Петька точил нож и думал о Полинке: ух, скорее бы повидаться. Тоска без нее брала весь праздник, водка не пилась, песни не пелись, в карты не игралось, а с другой стороны — к лучшему: Полинка в «Сибири» слишком в чести, всяк норовит ее если не взять, то поманить, потрогать, затащить на колени — а она не противится, бедная, просто потому, что все не задарма. Петьке с этим мириться было труднее день ото дня, он зверел и сам себя не понимал. Сегодня, в святую ночь, мог дойти и до греха. Но благо, мать Хвостиха, видимо, тоже не без сердца: от рождественских заработков отговорила, даже из дома не выпустила — отпраздновала Полинка с семьей. Ну а Петька всю ночь в углу просидел смурной. Вяло цедил вино из чарки да точил ножи всем, кто приносил, просто от скуки: за мелкую закуску, смешную байку, а то и задарма.
Остался один, любимый, последний, самый нужный нож. Золоченая рукоятка-ласточка, дамасская сталь: у кого кем украден, на что выменян, и Бог уже не вспомнит.
Ночь сегодня полнилась призраками.
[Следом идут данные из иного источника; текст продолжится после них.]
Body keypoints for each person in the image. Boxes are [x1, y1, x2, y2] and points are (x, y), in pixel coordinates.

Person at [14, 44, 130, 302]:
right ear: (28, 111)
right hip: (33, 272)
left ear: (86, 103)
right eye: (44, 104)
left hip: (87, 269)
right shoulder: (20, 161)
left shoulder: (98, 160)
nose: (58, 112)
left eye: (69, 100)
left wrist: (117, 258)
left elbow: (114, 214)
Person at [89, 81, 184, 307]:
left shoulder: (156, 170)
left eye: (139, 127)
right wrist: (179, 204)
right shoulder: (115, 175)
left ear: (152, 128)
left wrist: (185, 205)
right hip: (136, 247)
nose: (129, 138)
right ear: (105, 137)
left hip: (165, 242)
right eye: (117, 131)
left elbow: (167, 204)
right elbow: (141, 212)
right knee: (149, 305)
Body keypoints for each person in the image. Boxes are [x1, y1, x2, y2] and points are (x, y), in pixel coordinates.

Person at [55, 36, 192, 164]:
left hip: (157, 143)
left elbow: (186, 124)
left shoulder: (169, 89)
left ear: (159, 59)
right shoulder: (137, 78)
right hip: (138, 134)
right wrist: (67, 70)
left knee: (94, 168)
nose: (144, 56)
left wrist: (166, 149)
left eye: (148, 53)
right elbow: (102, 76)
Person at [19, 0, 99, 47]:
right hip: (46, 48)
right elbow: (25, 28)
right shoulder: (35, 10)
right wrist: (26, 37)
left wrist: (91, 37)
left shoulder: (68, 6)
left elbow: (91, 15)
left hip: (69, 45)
Петька видел их в небе всякий раз, как выходил проветриться на улицу. Целыми стаями летали, паскудники, один другого краше: князья и чинуши, чахлые девки и жирные купчищи, ряженые, солдаты и судьи. Куда только они каждую Рождественскую ночь шныряют, никогда ведь больше столько не бывает! Даже во всякие стародавние праздники, когда прочая нечисть лезет из всех щелей.
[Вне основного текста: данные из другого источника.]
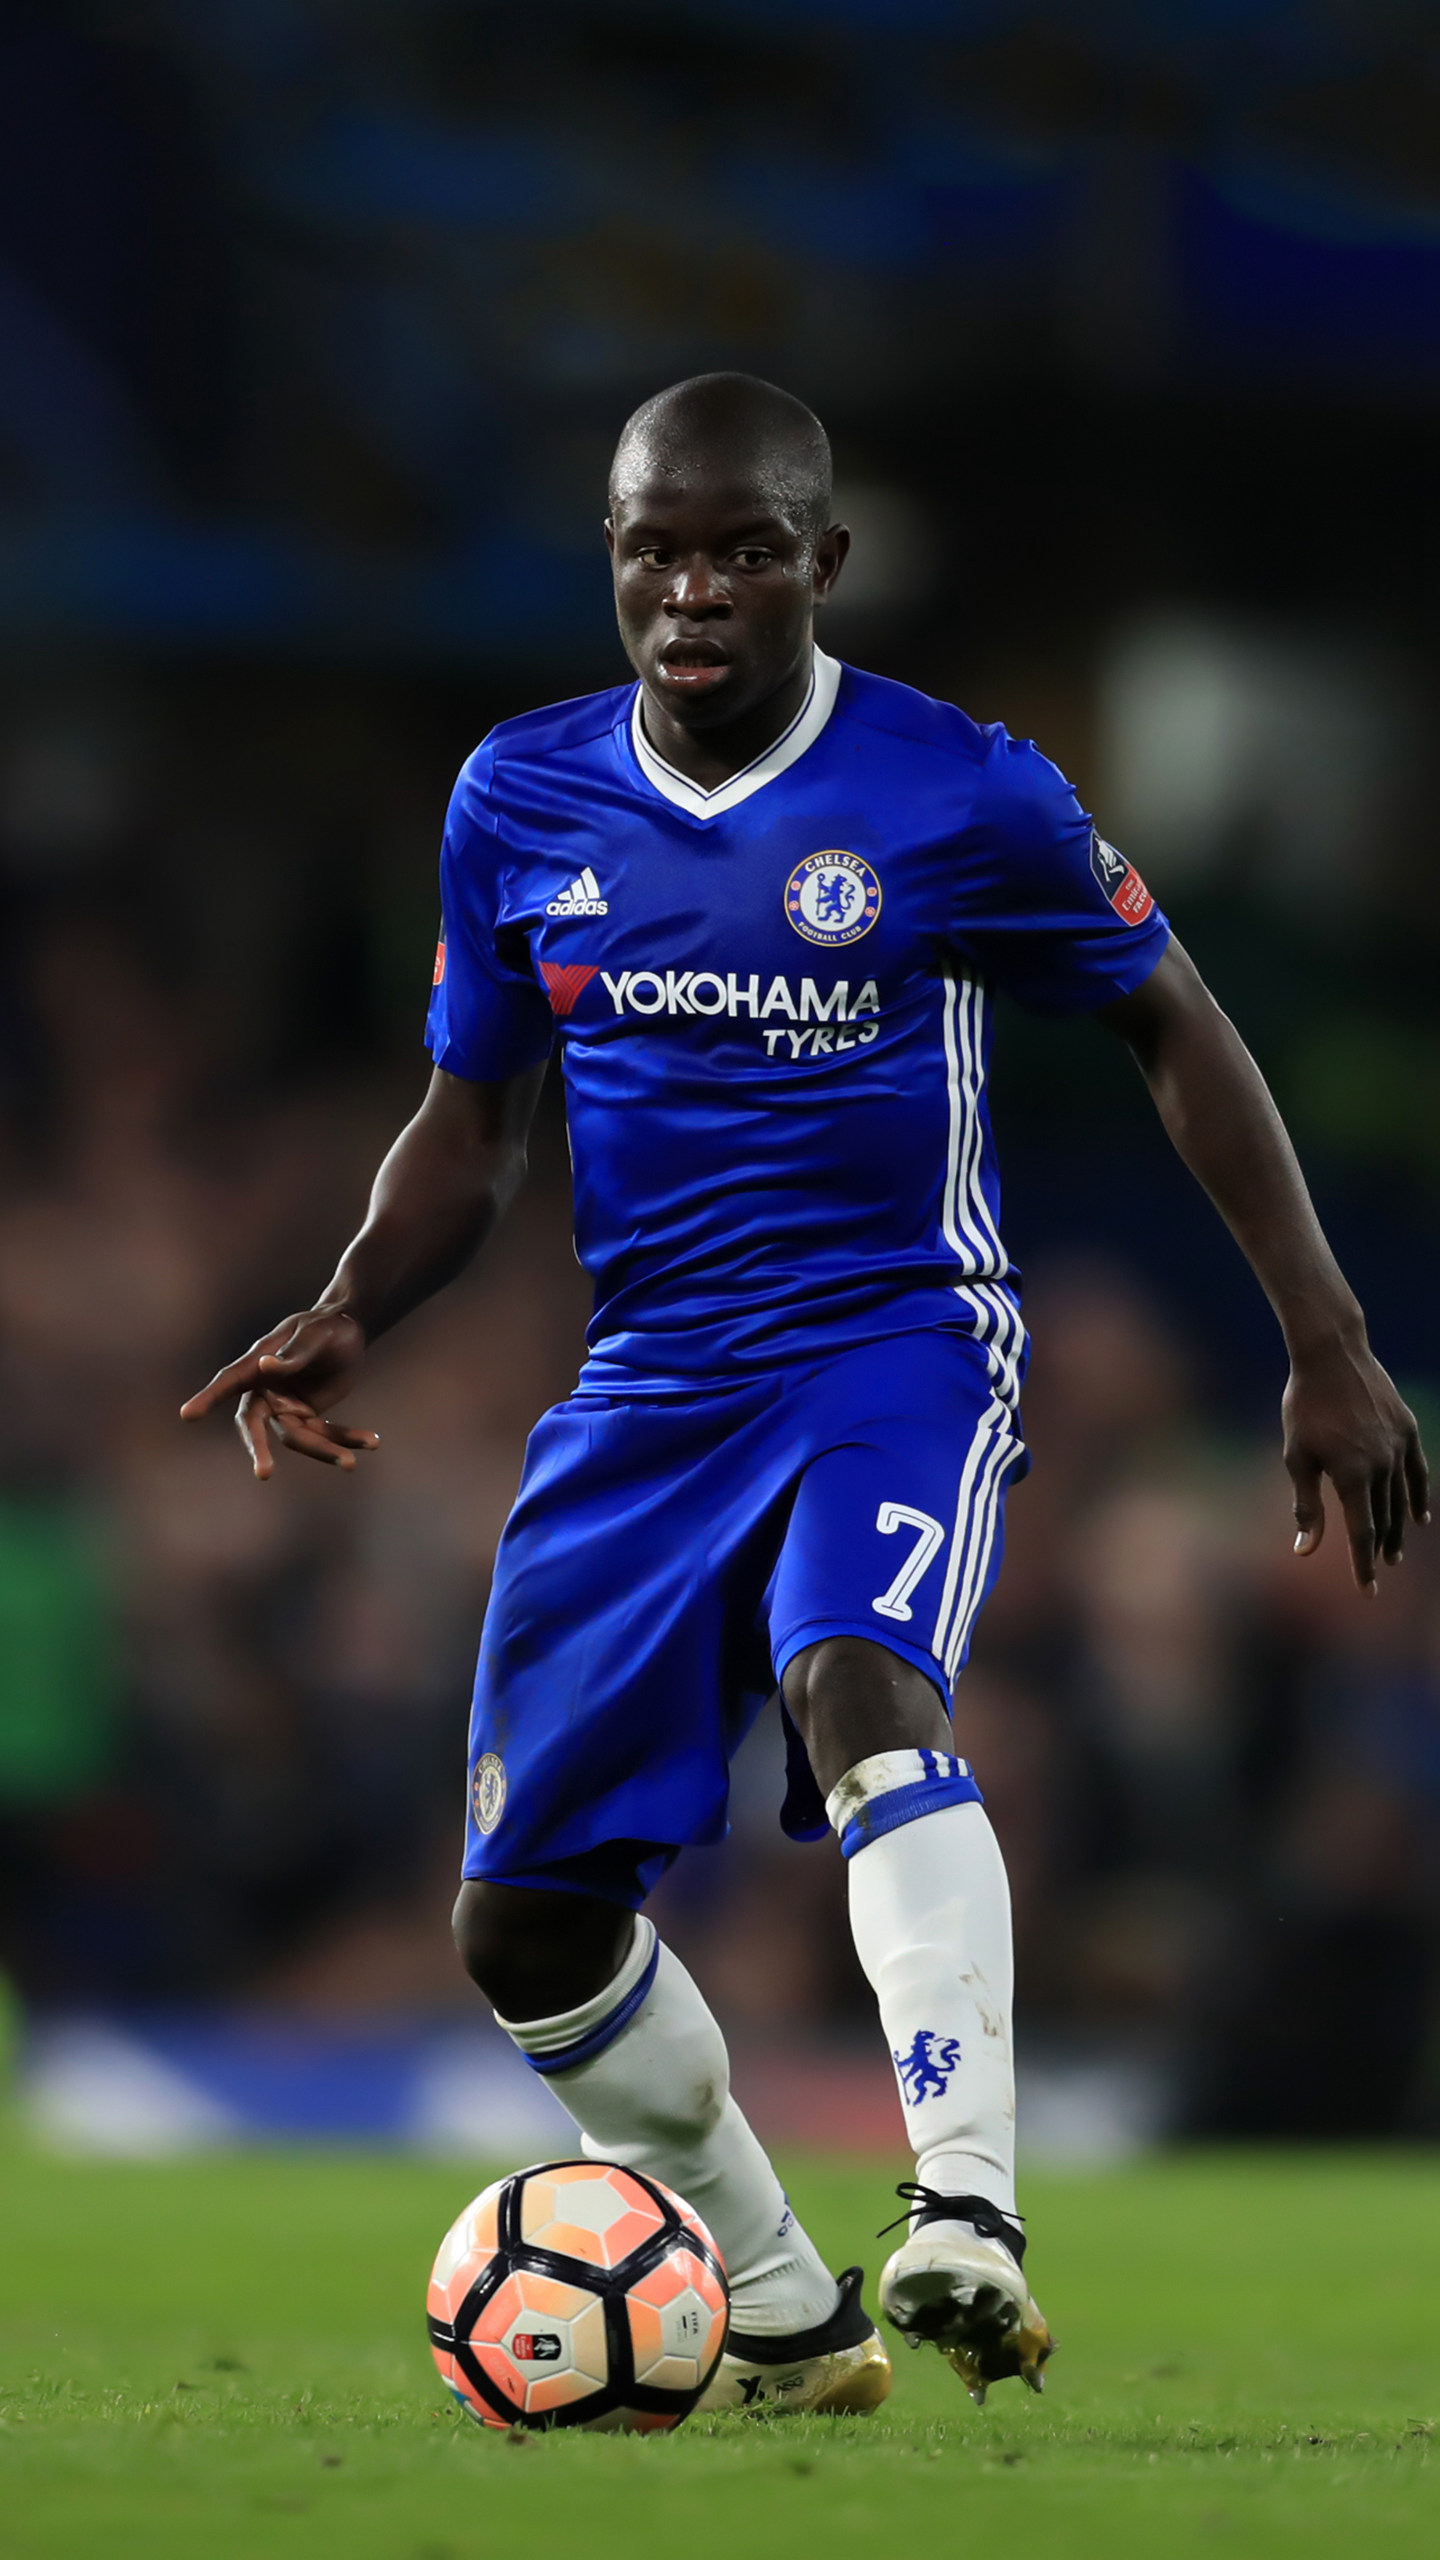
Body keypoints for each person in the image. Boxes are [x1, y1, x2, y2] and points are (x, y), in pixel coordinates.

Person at [183, 372, 1428, 2416]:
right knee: (522, 1929)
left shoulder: (960, 788)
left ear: (822, 563)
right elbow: (472, 1124)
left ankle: (968, 2212)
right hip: (650, 1383)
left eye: (743, 550)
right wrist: (349, 1302)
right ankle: (779, 2309)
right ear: (611, 560)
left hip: (893, 1338)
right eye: (655, 550)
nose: (694, 590)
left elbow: (1178, 1022)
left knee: (858, 1685)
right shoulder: (520, 795)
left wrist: (1327, 1336)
Один призрак запомнился — молодой монашек, белый и тихий, что зайчонок. Кружил, кружил, что-то высматривал, плел по воздуху золотые ниточки в паутинный узор — а потом улетел. От него и его ворожбы Петька даже спрятался под ближнюю телегу, заметив, как тот словно бы что-то считает, да только что? Не души ли, которые собирается прибрать? От людей ведь золотые ниточки тоже тянулись, три даже из Бунинского дома, не от Хвостихи ли и детей? В общем, Петька спрятался от его взгляда, пересидел, пока монашек не умчался, и все это время шептал наговор, отводящий глаза. А теперь вот отчего-то все думал о том призраке: больно доброе и задумчивое было лицо, не бесовское совсем, да ряса еще. И даже странная обида брала — что, если, наоборот, нужно было показаться, а отпугивать и подавно не стоило? Что, если хотели его посчитать и ниточку с него взять для какого-то благого, важного дела? Выменять на каплю удачи? Такие мены он любил.
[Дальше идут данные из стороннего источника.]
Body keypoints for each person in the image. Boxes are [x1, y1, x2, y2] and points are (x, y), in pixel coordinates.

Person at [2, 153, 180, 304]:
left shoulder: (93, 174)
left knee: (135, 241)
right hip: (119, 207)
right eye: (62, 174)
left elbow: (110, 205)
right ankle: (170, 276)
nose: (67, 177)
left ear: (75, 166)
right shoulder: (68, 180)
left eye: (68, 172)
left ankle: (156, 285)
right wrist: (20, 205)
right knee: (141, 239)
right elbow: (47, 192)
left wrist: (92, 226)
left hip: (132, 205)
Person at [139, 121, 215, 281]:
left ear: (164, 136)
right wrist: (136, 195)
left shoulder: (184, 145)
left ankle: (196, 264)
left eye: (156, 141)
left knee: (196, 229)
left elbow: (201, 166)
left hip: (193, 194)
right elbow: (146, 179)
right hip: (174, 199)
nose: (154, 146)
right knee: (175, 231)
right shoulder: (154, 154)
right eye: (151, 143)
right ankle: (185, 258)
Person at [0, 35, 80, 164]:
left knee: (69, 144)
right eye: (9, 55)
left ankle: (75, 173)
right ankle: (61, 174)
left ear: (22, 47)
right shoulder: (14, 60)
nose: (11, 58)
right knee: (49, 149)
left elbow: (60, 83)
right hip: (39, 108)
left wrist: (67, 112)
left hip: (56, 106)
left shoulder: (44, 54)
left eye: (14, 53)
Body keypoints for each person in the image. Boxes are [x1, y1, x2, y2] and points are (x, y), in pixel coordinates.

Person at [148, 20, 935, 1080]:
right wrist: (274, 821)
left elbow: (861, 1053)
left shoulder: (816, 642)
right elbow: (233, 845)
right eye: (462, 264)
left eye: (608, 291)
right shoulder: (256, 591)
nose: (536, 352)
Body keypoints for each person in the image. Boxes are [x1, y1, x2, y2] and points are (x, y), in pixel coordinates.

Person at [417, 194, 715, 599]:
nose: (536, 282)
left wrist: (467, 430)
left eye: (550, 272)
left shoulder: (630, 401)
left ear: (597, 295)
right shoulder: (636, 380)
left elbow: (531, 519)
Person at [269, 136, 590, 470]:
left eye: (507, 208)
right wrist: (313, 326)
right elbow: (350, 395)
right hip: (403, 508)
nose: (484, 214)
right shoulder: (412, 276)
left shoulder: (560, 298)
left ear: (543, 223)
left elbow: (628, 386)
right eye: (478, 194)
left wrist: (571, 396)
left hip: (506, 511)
Так или иначе, ничего не переменишь. Кончалась ночь, пропадали привидения, а нож был уже заточен. Петька чиркнул им в последний раз, поднял к глазам и стал довольно любоваться.
Серебристый, блестючий… как волосы Полинкиного братца Илюши. Вообще непонятно, в кого такой уродился: мать и дочь Хвостовские-то льняные обе, зеленоглазые; отец вовсе был что линялый пыльный крот. А этот… серебро — волосы, серебро с крапинкой лазури — глазищи, серебро — кожа без единого рубца или прыща. Был бы девкой — даже не знался бы с котами. Просто схватил бы кто-нибудь и утащил, да возможно — в лучший на свете дворец, да наверняка на золотые подушки, где кормят исключительно перепелами и марципанами. Петька вздохнул не без зависти, но тут же ее сменила горькая злость: ну дурень, ну, можно сказать, больноголовый! Чему завидует, когда видел не раз, как Полинка льет слезки? Надо Богу пятки расцеловать за то, что он, Петька, родился пусть не уродом, но точно не куколкой-игрушкой для грязных господ, которым все дозволено. Мало того что вырос во вполне себе видного парня, так еще никто не покушался в том пакостном смысле, после которого только камень на шею да в реку.